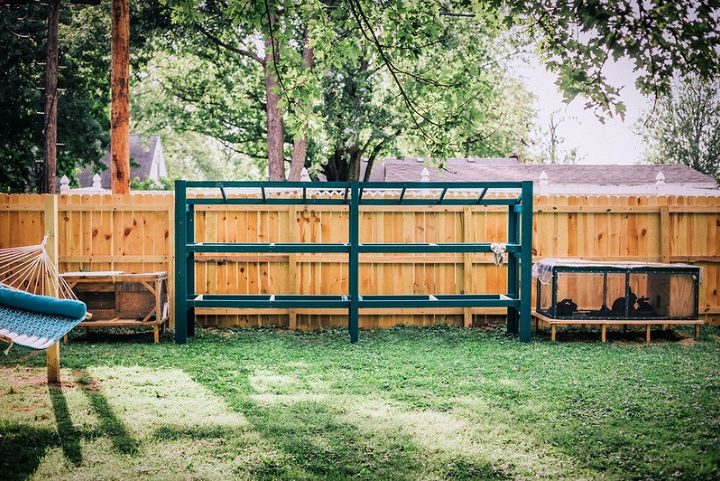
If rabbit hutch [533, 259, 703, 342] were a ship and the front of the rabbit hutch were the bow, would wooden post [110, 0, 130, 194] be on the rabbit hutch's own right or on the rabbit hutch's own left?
on the rabbit hutch's own right

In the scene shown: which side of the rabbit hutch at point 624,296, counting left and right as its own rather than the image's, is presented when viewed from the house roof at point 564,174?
back

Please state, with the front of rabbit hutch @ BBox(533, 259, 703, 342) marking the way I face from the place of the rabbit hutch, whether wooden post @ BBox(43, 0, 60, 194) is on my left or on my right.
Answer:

**BRIEF:** Reproduce the records above word for word, omitting the pictures from your answer.

**ANSWER TO THIS EXERCISE:**
If rabbit hutch [533, 259, 703, 342] were a ship and the front of the rabbit hutch were the bow, would wooden post [110, 0, 130, 194] be on the rabbit hutch's own right or on the rabbit hutch's own left?
on the rabbit hutch's own right

In the scene shown: which side of the rabbit hutch at point 624,296, counting left and right as its own rather than the image's, is presented when viewed from the house roof at point 564,174?
back

Please state, with the front of rabbit hutch @ BBox(533, 259, 703, 342) marking the way I face from the place of the rabbit hutch, whether wooden post @ BBox(43, 0, 60, 194) is on my left or on my right.
Answer:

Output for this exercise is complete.